- **Entries shown**:

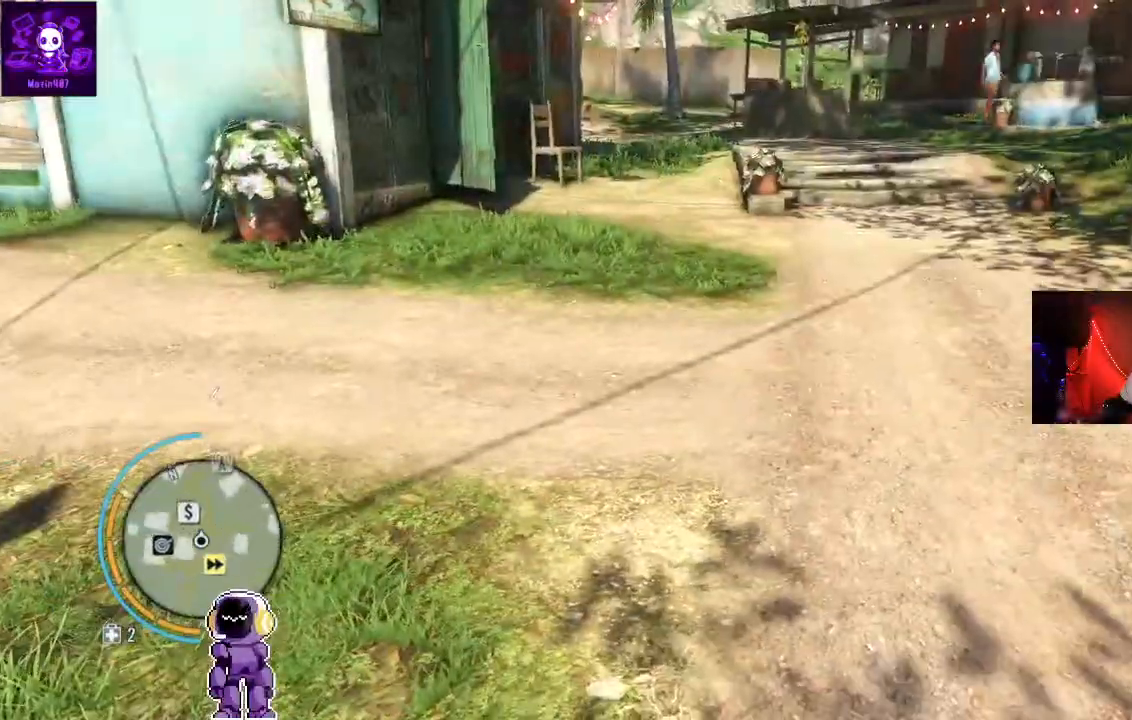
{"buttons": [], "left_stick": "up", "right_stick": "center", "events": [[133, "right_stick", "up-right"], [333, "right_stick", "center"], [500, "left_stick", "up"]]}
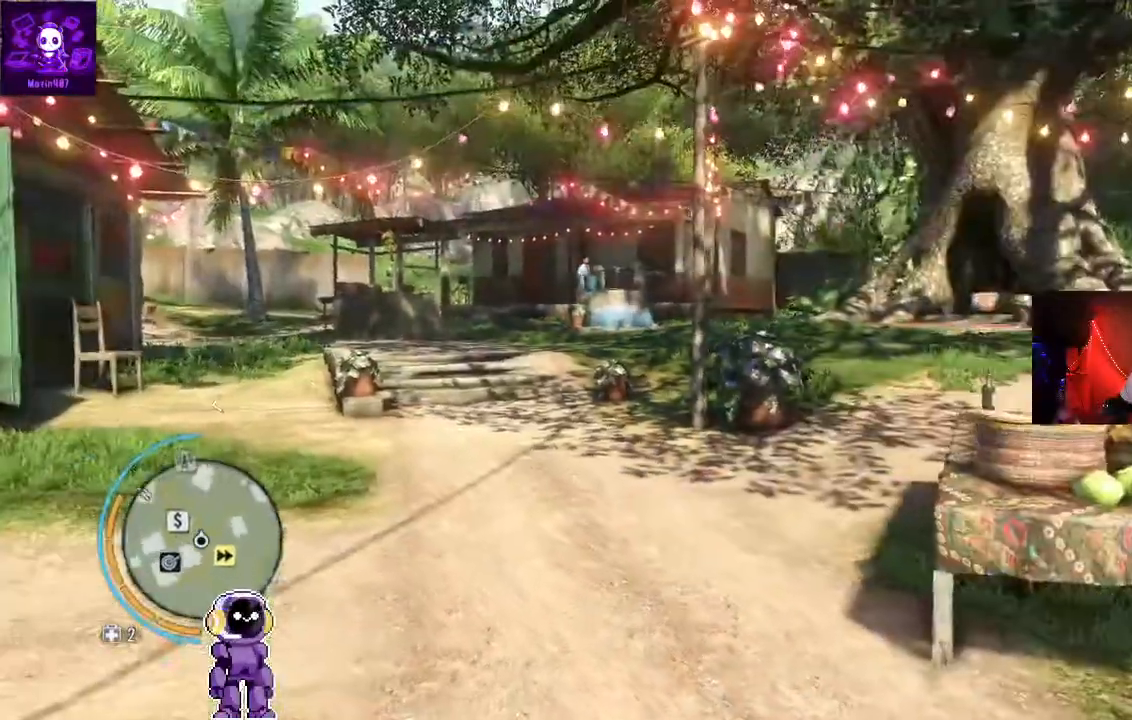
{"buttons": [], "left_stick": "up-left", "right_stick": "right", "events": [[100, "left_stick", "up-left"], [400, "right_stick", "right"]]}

==

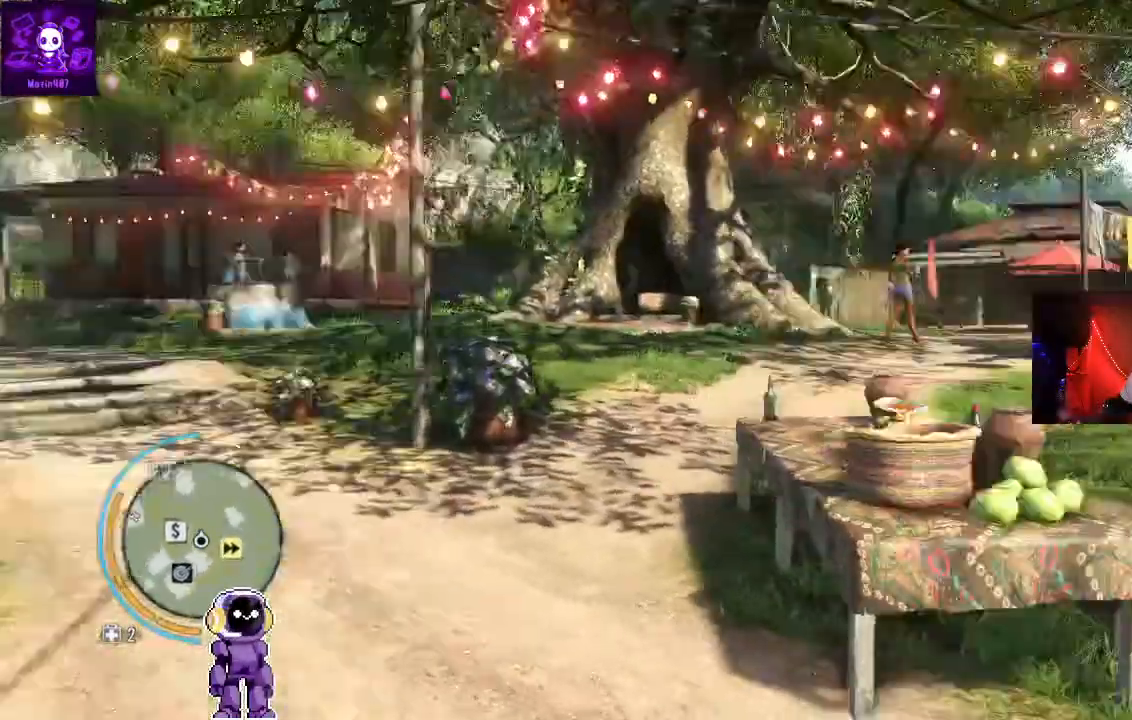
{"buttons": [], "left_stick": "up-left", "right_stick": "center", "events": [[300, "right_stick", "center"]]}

- **What you need to do**: The task calls for all lines in the entries that hold "center".

- **Your solution**:
{"buttons": [], "left_stick": "up", "right_stick": "center", "events": [[133, "right_stick", "up-right"], [333, "right_stick", "center"], [500, "left_stick", "up"]]}
{"buttons": [], "left_stick": "up-left", "right_stick": "center", "events": [[300, "right_stick", "center"]]}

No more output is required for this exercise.